■ What you should do
Print out the records that follow, exactly and completely.

Transcribed page contents:
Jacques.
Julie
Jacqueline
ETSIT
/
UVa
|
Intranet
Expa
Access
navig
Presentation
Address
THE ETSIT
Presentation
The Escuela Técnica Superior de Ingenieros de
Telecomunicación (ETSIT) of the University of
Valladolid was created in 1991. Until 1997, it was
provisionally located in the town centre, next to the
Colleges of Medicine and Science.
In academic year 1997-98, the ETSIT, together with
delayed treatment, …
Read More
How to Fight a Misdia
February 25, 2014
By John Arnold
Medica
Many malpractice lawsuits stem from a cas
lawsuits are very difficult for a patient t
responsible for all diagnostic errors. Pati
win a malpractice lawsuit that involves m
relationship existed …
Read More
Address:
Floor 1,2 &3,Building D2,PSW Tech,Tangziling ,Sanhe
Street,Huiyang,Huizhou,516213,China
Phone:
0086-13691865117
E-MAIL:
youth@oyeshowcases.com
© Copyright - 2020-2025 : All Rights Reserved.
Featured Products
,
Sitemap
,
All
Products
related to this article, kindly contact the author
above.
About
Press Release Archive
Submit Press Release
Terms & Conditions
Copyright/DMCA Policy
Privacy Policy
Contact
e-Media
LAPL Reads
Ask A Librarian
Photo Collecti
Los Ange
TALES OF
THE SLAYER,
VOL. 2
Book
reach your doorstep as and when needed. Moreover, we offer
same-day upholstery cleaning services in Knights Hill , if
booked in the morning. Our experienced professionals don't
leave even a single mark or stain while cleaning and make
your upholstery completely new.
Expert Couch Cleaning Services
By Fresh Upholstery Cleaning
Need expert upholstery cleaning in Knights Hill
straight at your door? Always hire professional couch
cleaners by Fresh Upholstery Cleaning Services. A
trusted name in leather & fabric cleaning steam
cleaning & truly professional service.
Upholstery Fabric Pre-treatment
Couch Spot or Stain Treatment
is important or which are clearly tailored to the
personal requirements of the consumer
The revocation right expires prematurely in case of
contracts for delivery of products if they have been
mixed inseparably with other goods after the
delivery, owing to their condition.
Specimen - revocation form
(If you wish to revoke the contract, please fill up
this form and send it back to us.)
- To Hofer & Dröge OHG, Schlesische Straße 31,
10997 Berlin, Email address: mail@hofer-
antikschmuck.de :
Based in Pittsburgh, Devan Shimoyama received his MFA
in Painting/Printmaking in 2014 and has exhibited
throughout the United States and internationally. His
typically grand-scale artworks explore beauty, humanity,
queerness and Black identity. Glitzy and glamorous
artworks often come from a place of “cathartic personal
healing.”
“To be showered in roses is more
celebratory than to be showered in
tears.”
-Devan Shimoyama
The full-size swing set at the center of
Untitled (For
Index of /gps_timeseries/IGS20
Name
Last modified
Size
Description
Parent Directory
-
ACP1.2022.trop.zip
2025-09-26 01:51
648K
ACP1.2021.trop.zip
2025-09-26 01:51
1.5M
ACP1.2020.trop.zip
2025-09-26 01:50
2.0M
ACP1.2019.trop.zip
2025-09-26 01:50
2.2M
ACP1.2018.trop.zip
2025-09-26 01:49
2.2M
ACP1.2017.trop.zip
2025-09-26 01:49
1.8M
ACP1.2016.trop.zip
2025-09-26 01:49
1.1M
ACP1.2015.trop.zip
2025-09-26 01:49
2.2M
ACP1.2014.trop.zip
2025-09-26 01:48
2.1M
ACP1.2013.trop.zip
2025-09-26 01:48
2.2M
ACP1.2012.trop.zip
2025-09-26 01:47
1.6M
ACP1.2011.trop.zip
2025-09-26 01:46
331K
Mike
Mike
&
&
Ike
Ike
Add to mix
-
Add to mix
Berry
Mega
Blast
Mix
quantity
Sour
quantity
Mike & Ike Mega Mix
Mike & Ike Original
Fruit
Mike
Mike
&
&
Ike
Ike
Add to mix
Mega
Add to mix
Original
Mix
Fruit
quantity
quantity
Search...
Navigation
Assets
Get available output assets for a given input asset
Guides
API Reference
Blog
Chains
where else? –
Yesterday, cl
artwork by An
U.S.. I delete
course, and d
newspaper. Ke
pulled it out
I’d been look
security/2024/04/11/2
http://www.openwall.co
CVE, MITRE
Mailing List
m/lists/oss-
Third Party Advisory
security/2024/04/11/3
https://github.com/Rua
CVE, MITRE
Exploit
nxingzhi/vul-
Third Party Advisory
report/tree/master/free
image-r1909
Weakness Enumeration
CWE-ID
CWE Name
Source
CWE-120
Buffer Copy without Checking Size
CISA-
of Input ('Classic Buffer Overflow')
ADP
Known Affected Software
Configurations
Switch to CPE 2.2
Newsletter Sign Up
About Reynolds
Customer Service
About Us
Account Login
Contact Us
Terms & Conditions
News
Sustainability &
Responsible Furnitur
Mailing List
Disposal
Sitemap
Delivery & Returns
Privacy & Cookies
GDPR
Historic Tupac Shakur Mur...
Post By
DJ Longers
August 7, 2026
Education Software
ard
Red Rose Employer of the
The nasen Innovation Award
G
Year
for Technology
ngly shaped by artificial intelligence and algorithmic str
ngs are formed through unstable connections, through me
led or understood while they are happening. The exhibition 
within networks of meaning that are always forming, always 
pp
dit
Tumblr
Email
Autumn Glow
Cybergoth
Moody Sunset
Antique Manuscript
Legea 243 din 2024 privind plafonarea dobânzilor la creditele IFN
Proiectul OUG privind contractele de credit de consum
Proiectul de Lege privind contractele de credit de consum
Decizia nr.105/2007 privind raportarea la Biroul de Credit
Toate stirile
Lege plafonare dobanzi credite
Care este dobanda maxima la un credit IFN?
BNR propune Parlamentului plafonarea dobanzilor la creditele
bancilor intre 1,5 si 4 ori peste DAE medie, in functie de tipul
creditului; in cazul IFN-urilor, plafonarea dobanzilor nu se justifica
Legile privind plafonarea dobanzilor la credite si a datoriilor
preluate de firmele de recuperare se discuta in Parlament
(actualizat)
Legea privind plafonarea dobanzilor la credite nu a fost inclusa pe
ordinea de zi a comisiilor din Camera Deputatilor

■ The completed task
Jacques.
Julie
Jacqueline
ETSIT
/
UVa
|
Intranet
Expa
Access
navig
Presentation
Address
THE ETSIT
Presentation
The Escuela Técnica Superior de Ingenieros de
Telecomunicación (ETSIT) of the University of
Valladolid was created in 1991. Until 1997, it was
provisionally located in the town centre, next to the
Colleges of Medicine and Science.
In academic year 1997-98, the ETSIT, together with
delayed treatment, …
Read More
How to Fight a Misdia
February 25, 2014
By John Arnold
Medica
Many malpractice lawsuits stem from a cas
lawsuits are very difficult for a patient t
responsible for all diagnostic errors. Pati
win a malpractice lawsuit that involves m
relationship existed …
Read More
Address:
Floor 1,2 &3,Building D2,PSW Tech,Tangziling ,Sanhe
Street,Huiyang,Huizhou,516213,China
Phone:
0086-13691865117
E-MAIL:
youth@oyeshowcases.com
© Copyright - 2020-2025 : All Rights Reserved.
Featured Products
,
Sitemap
,
All
Products
related to this article, kindly contact the author
above.
About
Press Release Archive
Submit Press Release
Terms & Conditions
Copyright/DMCA Policy
Privacy Policy
Contact
e-Media
LAPL Reads
Ask A Librarian
Photo Collecti
Los Ange
TALES OF
THE SLAYER,
VOL. 2
Book
reach your doorstep as and when needed. Moreover, we offer
same-day upholstery cleaning services in Knights Hill , if
booked in the morning. Our experienced professionals don't
leave even a single mark or stain while cleaning and make
your upholstery completely new.
Expert Couch Cleaning Services
By Fresh Upholstery Cleaning
Need expert upholstery cleaning in Knights Hill
straight at your door? Always hire professional couch
cleaners by Fresh Upholstery Cleaning Services. A
trusted name in leather & fabric cleaning steam
cleaning & truly professional service.
Upholstery Fabric Pre-treatment
Couch Spot or Stain Treatment
is important or which are clearly tailored to the
personal requirements of the consumer
The revocation right expires prematurely in case of
contracts for delivery of products if they have been
mixed inseparably with other goods after the
delivery, owing to their condition.
Specimen - revocation form
(If you wish to revoke the contract, please fill up
this form and send it back to us.)
- To Hofer & Dröge OHG, Schlesische Straße 31,
10997 Berlin, Email address: mail@hofer-
antikschmuck.de :
Based in Pittsburgh, Devan Shimoyama received his MFA
in Painting/Printmaking in 2014 and has exhibited
throughout the United States and internationally. His
typically grand-scale artworks explore beauty, humanity,
queerness and Black identity. Glitzy and glamorous
artworks often come from a place of “cathartic personal
healing.”
“To be showered in roses is more
celebratory than to be showered in
tears.”
-Devan Shimoyama
The full-size swing set at the center of
Untitled (For
Index of /gps_timeseries/IGS20
Name
Last modified
Size
Description
Parent Directory
-
ACP1.2022.trop.zip
2025-09-26 01:51
648K
ACP1.2021.trop.zip
2025-09-26 01:51
1.5M
ACP1.2020.trop.zip
2025-09-26 01:50
2.0M
ACP1.2019.trop.zip
2025-09-26 01:50
2.2M
ACP1.2018.trop.zip
2025-09-26 01:49
2.2M
ACP1.2017.trop.zip
2025-09-26 01:49
1.8M
ACP1.2016.trop.zip
2025-09-26 01:49
1.1M
ACP1.2015.trop.zip
2025-09-26 01:49
2.2M
ACP1.2014.trop.zip
2025-09-26 01:48
2.1M
ACP1.2013.trop.zip
2025-09-26 01:48
2.2M
ACP1.2012.trop.zip
2025-09-26 01:47
1.6M
ACP1.2011.trop.zip
2025-09-26 01:46
331K
Mike
Mike
&
&
Ike
Ike
Add to mix
-
Add to mix
Berry
Mega
Blast
Mix
quantity
Sour
quantity
Mike & Ike Mega Mix
Mike & Ike Original
Fruit
Mike
Mike
&
&
Ike
Ike
Add to mix
Mega
Add to mix
Original
Mix
Fruit
quantity
quantity
Search...
Navigation
Assets
Get available output assets for a given input asset
Guides
API Reference
Blog
Chains
where else? –
Yesterday, cl
artwork by An
U.S.. I delete
course, and d
newspaper. Ke
pulled it out
I’d been look
security/2024/04/11/2
http://www.openwall.co
CVE, MITRE
Mailing List
m/lists/oss-
Third Party Advisory
security/2024/04/11/3
https://github.com/Rua
CVE, MITRE
Exploit
nxingzhi/vul-
Third Party Advisory
report/tree/master/free
image-r1909
Weakness Enumeration
CWE-ID
CWE Name
Source
CWE-120
Buffer Copy without Checking Size
CISA-
of Input ('Classic Buffer Overflow')
ADP
Known Affected Software
Configurations
Switch to CPE 2.2
Newsletter Sign Up
About Reynolds
Customer Service
About Us
Account Login
Contact Us
Terms & Conditions
News
Sustainability &
Responsible Furnitur
Mailing List
Disposal
Sitemap
Delivery & Returns
Privacy & Cookies
GDPR
Historic Tupac Shakur Mur...
Post By
DJ Longers
August 7, 2026
Education Software
ard
Red Rose Employer of the
The nasen Innovation Award
G
Year
for Technology
ngly shaped by artificial intelligence and algorithmic str
ngs are formed through unstable connections, through me
led or understood while they are happening. The exhibition 
within networks of meaning that are always forming, always 
pp
dit
Tumblr
Email
Autumn Glow
Cybergoth
Moody Sunset
Antique Manuscript
Legea 243 din 2024 privind plafonarea dobânzilor la creditele IFN
Proiectul OUG privind contractele de credit de consum
Proiectul de Lege privind contractele de credit de consum
Decizia nr.105/2007 privind raportarea la Biroul de Credit
Toate stirile
Lege plafonare dobanzi credite
Care este dobanda maxima la un credit IFN?
BNR propune Parlamentului plafonarea dobanzilor la creditele
bancilor intre 1,5 si 4 ori peste DAE medie, in functie de tipul
creditului; in cazul IFN-urilor, plafonarea dobanzilor nu se justifica
Legile privind plafonarea dobanzilor la credite si a datoriilor
preluate de firmele de recuperare se discuta in Parlament
(actualizat)
Legea privind plafonarea dobanzilor la credite nu a fost inclusa pe
ordinea de zi a comisiilor din Camera Deputatilor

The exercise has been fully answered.